Genome Center, University of California, Davis, California.
Proteins. 2019 Dec;87(12):1021-1036. doi: 10.1002/prot.25775. Epub 2019 Jul 24.
Protein target structures for the Critical Assessment of Structure Prediction round 13 (CASP13) were split into evaluation units (EUs) based on their structural domains, the domain organization of available templates, and the performance of servers on whole targets compared to split target domains. Eighty targets were split into 112 EUs. The EUs were classified into categories suitable for assessment of high accuracy modeling (or template-based modeling [TBM]) and topology (or free modeling [FM]) based on target difficulty. Assignment into assessment categories considered the following criteria: (a) the evolutionary relationship of target domains to existing fold space as defined by the Evolutionary Classification of Protein Domains (ECOD) database; (b) the clustering of target domains using eight objective sequence, structure, and performance measures; and (c) the placement of target domains in a scatter plot of target difficulty against server performance used in the previous CASP. Generally, target domains with good server predictions had close template homologs and were classified as TBM. Alternately, targets with poor server predictions represent a mixture of fast evolving homologs, structure analogs, and new folds, and were classified as FM or FM/TBM overlap.
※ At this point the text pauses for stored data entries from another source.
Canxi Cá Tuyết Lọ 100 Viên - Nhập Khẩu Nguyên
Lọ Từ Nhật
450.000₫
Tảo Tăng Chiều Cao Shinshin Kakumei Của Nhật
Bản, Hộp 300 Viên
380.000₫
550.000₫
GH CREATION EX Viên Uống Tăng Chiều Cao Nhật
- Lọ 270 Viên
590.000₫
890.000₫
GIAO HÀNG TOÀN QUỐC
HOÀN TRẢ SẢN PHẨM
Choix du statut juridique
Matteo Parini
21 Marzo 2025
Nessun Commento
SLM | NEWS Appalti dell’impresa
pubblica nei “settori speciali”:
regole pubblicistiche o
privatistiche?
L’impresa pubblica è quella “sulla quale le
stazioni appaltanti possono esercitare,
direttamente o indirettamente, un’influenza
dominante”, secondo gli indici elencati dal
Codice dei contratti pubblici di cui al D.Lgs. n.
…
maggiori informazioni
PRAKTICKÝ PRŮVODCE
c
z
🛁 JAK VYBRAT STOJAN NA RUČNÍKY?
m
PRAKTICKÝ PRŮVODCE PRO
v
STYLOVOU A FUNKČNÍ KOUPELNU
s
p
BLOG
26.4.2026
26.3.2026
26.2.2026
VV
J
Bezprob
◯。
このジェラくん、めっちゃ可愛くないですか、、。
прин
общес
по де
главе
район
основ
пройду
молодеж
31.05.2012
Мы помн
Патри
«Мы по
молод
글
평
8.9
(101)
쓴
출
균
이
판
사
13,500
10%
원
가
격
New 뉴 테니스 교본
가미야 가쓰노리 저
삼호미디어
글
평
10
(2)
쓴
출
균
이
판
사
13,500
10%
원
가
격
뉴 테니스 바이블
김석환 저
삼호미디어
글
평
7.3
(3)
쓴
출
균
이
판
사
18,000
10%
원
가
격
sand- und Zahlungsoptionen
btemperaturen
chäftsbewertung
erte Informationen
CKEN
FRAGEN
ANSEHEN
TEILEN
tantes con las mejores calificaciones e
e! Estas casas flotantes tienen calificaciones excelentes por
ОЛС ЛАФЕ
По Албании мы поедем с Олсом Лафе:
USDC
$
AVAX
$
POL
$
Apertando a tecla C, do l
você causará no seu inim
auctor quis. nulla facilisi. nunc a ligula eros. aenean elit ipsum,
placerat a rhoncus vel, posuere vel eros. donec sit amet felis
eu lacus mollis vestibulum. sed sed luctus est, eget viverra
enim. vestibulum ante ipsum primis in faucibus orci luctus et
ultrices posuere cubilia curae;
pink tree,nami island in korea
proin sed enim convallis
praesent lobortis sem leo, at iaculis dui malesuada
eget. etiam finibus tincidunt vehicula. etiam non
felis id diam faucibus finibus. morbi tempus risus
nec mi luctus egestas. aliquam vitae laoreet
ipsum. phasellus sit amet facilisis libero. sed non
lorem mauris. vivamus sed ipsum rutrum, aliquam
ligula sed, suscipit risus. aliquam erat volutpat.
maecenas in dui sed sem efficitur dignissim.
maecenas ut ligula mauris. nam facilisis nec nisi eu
蛋白质结构预测关键评估第 13 轮(CASP13)的目标结构根据其结构域、可用模板的结构组织以及服务器在整个目标上的表现相对于拆分目标域进行了拆分。八十个目标被分为 112 个 EU。EU 根据目标难度分为适合评估高精度建模(或基于模板的建模 [TBM])和拓扑(或自由建模 [FM])的类别。评估类别的分配考虑了以下标准:(a)目标域与现有折叠空间的进化关系,由蛋白质结构域进化分类(ECOD)数据库定义;(b)使用八个客观序列、结构和性能度量对目标域进行聚类;(c)使用以前的 CASP 中使用的目标难度与服务器性能的散点图对目标域进行定位。通常,具有良好服务器预测的目标域具有密切的模板同源物,并被分类为 TBM。或者,具有较差服务器预测的目标代表了快速进化同源物、结构类似物和新折叠的混合物,并被分类为 FM 或 FM/TBM 重叠。